Gesundheit und Wellness

Nervenwurzelkompression: Ursachen, Symptome, Behandlung

Wie bereits erwähnt, ist die Nervenwurzelkompression ein Zustand, bei dem die Nervenwurzeln normalerweise aufgrund eines Bandscheibenvorfalls komprimiert werden, was Schmerzen und Parästhesien in den von den Nervenwurzeln innervierten Muskeln verursacht. Um eine Nervenwurzelkompression zu diagnostizieren, werden umfassende Tests wie detaillierte Neuroimaging-, EMG- und NCV-Tests durchgeführt. Die Behandlung der Nervenwurzelkompression hängt von der Schwere der Kompression ab und kann von nur Schmerzmitteln, Steroidverabreichung und genauer Beobachtung bis hin zur chirurgischen Dekompression des Nervs reichen.

Was sind die Ursachen der Nervenwurzelkompression?

Einige der Ursachen der Nervenwurzelkompression sind:

  • Bandscheibenvorfall
  • Knochenveränderungen aufgrund von Erkrankungen wie rheumatoider Arthritis oder Osteoarthritis der Hals- oder Lendenwirbelsäule, die auch eine Nervenwurzelkompression verursachen können
  • Einige der seltenen Ursachen für eine Nervenwurzelkompression sind Erkrankungen wie Meningitis, Epiduralabszesse, Tumore, Meningiome, die ebenfalls eine Nervenwurzelkompression verursachen können.

Was sind die Symptome einer Nervenwurzelkompression?

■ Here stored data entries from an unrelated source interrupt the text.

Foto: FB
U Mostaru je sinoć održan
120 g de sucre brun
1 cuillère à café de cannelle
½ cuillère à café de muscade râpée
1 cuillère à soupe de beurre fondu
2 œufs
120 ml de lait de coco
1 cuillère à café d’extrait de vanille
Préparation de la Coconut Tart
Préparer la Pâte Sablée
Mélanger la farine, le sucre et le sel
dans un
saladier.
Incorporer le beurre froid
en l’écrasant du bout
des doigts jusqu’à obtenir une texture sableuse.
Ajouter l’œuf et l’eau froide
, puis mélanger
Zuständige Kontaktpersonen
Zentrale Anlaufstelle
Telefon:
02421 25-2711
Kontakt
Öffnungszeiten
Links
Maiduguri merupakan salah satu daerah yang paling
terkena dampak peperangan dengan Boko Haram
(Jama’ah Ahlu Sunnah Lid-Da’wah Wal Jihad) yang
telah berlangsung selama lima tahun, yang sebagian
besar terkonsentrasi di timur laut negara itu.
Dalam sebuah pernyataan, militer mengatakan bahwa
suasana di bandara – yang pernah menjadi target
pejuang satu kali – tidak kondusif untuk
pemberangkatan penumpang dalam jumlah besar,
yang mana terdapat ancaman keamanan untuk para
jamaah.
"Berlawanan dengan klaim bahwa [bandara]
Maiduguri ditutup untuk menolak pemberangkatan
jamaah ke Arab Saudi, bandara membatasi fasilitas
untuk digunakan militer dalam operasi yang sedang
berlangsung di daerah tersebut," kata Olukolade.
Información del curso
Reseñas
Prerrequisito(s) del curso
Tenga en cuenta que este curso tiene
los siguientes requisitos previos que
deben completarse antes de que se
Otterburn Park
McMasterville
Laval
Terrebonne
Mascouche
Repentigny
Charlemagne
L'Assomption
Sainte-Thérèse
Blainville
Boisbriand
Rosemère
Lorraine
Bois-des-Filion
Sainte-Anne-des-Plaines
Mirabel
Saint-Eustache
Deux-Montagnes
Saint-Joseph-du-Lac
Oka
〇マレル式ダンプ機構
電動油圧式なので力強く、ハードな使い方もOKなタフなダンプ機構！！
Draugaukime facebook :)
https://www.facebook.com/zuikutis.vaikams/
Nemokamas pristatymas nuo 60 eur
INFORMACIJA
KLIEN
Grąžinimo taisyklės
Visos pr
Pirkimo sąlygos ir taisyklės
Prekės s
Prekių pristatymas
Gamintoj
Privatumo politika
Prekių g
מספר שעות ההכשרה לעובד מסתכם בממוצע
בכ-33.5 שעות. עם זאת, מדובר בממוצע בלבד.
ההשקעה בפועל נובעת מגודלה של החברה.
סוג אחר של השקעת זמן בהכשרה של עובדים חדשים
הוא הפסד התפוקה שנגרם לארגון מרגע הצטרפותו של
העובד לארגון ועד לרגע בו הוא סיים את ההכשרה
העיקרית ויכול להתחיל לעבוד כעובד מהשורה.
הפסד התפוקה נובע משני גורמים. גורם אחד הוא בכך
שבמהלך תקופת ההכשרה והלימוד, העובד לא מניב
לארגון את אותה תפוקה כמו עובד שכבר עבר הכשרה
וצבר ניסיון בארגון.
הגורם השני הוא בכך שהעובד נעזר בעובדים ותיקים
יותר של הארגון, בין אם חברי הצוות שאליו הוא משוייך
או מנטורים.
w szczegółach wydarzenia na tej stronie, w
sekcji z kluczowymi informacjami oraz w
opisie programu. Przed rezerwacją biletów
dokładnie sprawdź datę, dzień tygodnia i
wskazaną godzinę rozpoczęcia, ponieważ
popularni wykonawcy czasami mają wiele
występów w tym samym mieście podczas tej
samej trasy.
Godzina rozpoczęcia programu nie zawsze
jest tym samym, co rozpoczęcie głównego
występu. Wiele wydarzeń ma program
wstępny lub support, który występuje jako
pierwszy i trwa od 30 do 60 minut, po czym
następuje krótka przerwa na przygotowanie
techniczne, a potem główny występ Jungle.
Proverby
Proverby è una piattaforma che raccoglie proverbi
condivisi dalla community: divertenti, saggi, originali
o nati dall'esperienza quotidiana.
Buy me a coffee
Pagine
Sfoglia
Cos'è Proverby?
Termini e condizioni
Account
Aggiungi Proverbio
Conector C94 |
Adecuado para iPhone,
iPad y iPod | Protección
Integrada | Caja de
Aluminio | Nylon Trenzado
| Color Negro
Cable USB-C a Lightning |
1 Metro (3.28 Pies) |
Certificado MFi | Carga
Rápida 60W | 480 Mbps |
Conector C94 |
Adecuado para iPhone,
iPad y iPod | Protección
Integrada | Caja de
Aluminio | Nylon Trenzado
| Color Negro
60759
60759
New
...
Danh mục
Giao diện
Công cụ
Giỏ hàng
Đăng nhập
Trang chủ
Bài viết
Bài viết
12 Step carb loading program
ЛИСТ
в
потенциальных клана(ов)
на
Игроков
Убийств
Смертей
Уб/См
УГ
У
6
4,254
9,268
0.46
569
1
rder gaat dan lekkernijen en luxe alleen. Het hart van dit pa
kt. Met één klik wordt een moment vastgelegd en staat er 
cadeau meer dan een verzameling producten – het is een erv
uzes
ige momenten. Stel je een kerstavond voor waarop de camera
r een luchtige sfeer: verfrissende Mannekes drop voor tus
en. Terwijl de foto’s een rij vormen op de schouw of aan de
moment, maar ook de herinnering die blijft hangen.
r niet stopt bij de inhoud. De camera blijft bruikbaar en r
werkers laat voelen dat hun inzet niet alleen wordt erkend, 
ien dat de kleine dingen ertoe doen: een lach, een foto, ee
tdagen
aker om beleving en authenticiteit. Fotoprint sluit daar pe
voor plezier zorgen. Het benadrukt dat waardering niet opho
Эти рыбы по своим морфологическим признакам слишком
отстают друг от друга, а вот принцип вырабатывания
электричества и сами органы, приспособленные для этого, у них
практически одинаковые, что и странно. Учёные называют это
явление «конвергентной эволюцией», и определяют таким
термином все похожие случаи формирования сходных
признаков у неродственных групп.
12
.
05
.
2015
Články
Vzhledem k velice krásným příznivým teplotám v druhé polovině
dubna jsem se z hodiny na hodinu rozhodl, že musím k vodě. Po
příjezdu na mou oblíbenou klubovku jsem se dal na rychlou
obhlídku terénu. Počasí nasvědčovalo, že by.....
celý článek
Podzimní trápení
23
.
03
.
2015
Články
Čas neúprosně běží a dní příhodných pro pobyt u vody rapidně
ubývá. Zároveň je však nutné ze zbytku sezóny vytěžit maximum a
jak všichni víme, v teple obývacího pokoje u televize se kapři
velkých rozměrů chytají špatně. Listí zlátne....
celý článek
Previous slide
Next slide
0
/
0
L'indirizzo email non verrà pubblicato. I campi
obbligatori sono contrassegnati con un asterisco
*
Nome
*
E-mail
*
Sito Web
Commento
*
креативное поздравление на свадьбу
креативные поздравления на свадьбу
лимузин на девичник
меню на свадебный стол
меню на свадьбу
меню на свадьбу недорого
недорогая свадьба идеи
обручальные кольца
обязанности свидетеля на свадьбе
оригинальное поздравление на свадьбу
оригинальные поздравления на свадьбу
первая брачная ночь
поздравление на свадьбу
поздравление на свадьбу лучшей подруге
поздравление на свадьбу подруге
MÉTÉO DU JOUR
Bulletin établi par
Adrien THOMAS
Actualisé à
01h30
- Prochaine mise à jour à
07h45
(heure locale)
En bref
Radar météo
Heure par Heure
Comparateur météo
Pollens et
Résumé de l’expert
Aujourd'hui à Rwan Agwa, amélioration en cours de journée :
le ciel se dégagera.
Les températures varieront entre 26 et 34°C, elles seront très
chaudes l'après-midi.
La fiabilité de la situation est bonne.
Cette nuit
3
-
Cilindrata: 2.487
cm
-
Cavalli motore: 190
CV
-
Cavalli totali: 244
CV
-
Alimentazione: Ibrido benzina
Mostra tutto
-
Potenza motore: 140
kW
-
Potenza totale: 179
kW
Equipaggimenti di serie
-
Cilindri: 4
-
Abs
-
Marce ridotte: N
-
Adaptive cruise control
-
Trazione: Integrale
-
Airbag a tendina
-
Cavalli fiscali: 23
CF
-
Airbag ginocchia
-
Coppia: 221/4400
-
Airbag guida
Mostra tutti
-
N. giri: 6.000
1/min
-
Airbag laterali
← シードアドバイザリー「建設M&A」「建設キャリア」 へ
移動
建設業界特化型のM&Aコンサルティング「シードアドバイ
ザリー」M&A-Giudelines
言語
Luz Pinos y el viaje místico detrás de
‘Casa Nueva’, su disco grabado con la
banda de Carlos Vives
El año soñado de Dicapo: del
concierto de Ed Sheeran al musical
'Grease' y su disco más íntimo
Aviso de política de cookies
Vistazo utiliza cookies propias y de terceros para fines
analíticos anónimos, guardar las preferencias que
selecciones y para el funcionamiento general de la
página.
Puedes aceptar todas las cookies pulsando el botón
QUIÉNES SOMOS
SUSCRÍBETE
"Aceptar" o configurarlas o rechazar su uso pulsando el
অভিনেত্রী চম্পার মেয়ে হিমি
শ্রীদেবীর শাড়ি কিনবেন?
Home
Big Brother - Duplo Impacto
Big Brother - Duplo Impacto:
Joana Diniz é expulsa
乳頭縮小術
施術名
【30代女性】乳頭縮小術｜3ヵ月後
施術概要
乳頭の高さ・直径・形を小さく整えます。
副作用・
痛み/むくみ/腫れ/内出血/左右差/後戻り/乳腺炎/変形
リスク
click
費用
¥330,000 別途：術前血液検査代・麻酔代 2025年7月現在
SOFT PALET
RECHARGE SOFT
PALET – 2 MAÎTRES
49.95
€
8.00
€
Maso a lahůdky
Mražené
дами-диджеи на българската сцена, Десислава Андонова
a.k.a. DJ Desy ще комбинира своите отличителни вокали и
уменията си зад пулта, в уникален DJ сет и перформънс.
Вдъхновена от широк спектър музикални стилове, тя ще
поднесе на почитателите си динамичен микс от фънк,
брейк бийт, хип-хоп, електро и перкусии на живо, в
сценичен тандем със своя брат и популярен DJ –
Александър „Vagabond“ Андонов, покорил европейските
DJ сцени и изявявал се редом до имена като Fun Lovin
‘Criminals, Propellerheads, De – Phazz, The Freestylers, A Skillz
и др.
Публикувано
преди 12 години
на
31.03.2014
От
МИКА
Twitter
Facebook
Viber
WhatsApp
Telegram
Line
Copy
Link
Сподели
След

Das charakteristische Symptom einer Nervenwurzelkompression sind Schmerzen zusammen mit neurologischen Anomalien in der betroffenen Region. Die Muskeln in diesen Regionen werden schwach und atrophieren. Die Muskeln werden auch schlaff und haben Faszikulationen. Wenn die sensorischen Wurzeln betroffen sind, treten sensorische Anomalien in einer dermatomalen Verteilung auf. Es kann eine begleitende Hyporeflexie auftreten. Der erlebte Schmerz wird durch jede Bewegung verschlimmert, die Druck auf die Nerven ausübt, wie Husten, Niesen oder bei Valsalva-Manövern.

Einige der anderen Symptome der Nervenwurzelkompression sind:

  • Abrupte Veränderung der Empfindung über die Wirbelsäule
  • Paraparese
  • Hyporeflexie unterhalb der Kompressionsstelle
  • Dysfunktion des Schließmuskels.

Wie wird eine Nervenwurzelkompression diagnostiziert?

Um eine Nervenwurzelkompression zu diagnostizieren, ist der beste Weg, bildgebende Verfahren und elektrodiagnostische Tests durchzuführen. Ein MRT- oder CT-Scan kann auch einen komprimierten Nerv identifizieren. Ein EMG wird durchgeführt, um die betroffene Nervenwurzel zu lokalisieren. Falls die oben genannten Tests nicht schlüssig sind, wird eine Liquoranalyse durchgeführt, um die Ursache der Nervenwurzelkompression zu finden.

Was sind die Behandlungen für die Nervenwurzelkompression?

Einige der Maßnahmen zur Behandlung der Nervenwurzelkompression sind wie folgt:

  • Schmerzmittel wie Paracetamol und NSAIDs zur Schmerzlinderung.
  • Muskelrelaxantien und topische Behandlungen können manchmal, wenn auch nicht immer, ebenfalls von Vorteil sein.
  • Steroidverabreichung, falls Schmerzmittel nicht wirken
  • Trizyklische Antidepressiva haben sich in einigen Fällen auch als vorteilhaft für die Schmerzlinderung erwiesen
  • Andere alternative Behandlungsformen wie elektrische Nervenstimulation, Akupunktur, chiropraktische Behandlungen sind ebenfalls von Vorteil.
  • Wenn alle konservativen Behandlungen den Druck auf die Nervenwurzeln nicht lindern, wird ein chirurgisches Verfahren namens spinale Dekompressionsoperation durchgeführt, obwohl es sich nur in etwa 75% der Fälle als wirksam erwiesen hat.